« Dans la foi, donner sa vie n’est pas un remplacement, un complément, mais une oblation significative pleine d’élan, même si elle se vit dans l’humilité ou dans l’obscurité d’une tâche anonyme »
Mon ministère me conduit à écouter des religieux et des religieuses. Beaucoup tiennent dans notre diocèse une fonction d’animateurs laïques en pastorale. Je rencontre plus rarement des supérieurs majeurs ou c’est pour règler des problèmes d’ordre institutionnel.
En fait, un très petit nombre de religieux ou religieuses me parlent de leur communauté, de leur congrégation, de leur projet religieux, de leur audace évangélique. Presque toujours, je dois, moi-même, conduire la discussion sur leur place originale dans l’Église. Tout se passe comme si à priori ils se camouflaient, de peur que le diocèse ne leur mette la main dessus et ne les distraie de leur mission propre. Comment expliquer cette attitude ?
Si j’examine mes derniers entretiens avec des femmes consacrées responsables d’instituts, je dois admettre qu’elles venaient me demander d’arranger leur situation pastorale pour un plus grand confort personnel, psychologique ou social. L’aspect ecclésial disparaît derrière la montagne de tâches qu’elles exercent avec l’ardeur de leur foi et de leur compétence. Extérieurement, tout se passe comme si la vie religieuse n’apportait qu’une dynamique secondaire à leur ministère. Abordant un responsable diocésain, elles en restent à ce qu’elles jugent de mon ressort : le fonctionnement ministériel.
Dans les rendez-vous récents, j’ai eu beaucoup de mal à situer le vrai débat sur le prophétisme religieux, la disponibilité envers les pauvres, le charisme collectif de leur communauté, le souffle spécifique qu’elles apportent à l’Église et donc au diocèse. L’office qu’elles occupent ne change pas d’allure, ni de contenu lorsqu’elles succèdent à un permanent laïc. En fait, elles ne laissent percevoir que l’aspect public de leur vie. Rien de leur vie privée communautaire ne saute aux yeux. La discrétion conduit à penser qu’il serait incongru de pénétrer dans ce qui explique pourtant leur présence dans le diocèse de Lyon. L’impasse !

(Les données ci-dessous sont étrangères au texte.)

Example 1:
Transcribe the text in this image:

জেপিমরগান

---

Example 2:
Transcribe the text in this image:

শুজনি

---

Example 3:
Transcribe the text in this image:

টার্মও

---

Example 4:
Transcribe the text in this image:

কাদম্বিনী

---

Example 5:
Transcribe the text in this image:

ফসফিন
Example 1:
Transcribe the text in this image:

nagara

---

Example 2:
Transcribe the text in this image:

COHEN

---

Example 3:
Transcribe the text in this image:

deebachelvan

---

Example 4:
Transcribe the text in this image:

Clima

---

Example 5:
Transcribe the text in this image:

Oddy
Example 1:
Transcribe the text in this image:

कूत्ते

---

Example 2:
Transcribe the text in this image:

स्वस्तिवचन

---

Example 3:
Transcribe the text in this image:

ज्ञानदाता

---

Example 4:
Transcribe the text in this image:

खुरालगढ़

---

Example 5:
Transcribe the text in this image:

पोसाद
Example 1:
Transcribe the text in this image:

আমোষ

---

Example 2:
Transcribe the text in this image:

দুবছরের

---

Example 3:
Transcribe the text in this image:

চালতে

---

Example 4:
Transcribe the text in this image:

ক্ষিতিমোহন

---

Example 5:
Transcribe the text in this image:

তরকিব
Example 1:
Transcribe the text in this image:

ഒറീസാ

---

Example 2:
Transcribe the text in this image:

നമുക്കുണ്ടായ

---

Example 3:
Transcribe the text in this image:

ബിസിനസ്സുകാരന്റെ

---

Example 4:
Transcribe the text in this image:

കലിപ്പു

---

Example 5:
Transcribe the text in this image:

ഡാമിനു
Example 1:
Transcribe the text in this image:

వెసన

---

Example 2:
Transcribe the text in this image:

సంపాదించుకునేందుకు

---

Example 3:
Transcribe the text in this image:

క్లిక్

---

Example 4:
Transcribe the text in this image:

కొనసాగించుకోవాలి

Il y a une dichotomie entre oblation personnelle au sein d’une congrégation et « ministère » qu’exerce la soeur, le frère ou le père. Les exemples fourmillent et s’expliquent de mille manières. Sagit-il d’un simple malentendu ou d’une méconnaissance totale réciproque ? Les lois économiques du marché pastoral, l’aridité diocésaine pour trouver des « ministres », l’indigence de la formation, le manque de rigueur d’une communauté, la faiblesse d’une vie religieuse trop éloignée de sa source, l’absence de dialogue habituel et de relation mutuelle peuvent apporter une explication à ce dysfonctionnement pernicieux.
Il se pourrait pourtant qu’il faille rechercher ailleurs la vraie raison. Je la résumerai en un mot très vilain : appoint (« ce qui s’ajoute à quelque chose pour la compléter »). Si jamais nous en étions là, il faudrait rapidement faire pénitence et demander à Dieu de nous guérir de notre noirceur.
Si, pour un diocèse, l’apport des religieux et des religieuses n’est qu’un appoint, il ne faut pas s’étonner que les vocations se tarissent, les ordres se meurent et l’Église se languisse.
Dans la foi, donner sa vie n’est pas un remplacement, un complément, mais une oblation significative pleine d’élan, même si elle se vit dans l’humilité ou dans l’obscurité d’une tâche anonyme.
Dans quelques semaines, je vais rencontrer la conférence régionale des supérieurs majeurs. Je ne manquerai pas d’aborder ce sujet.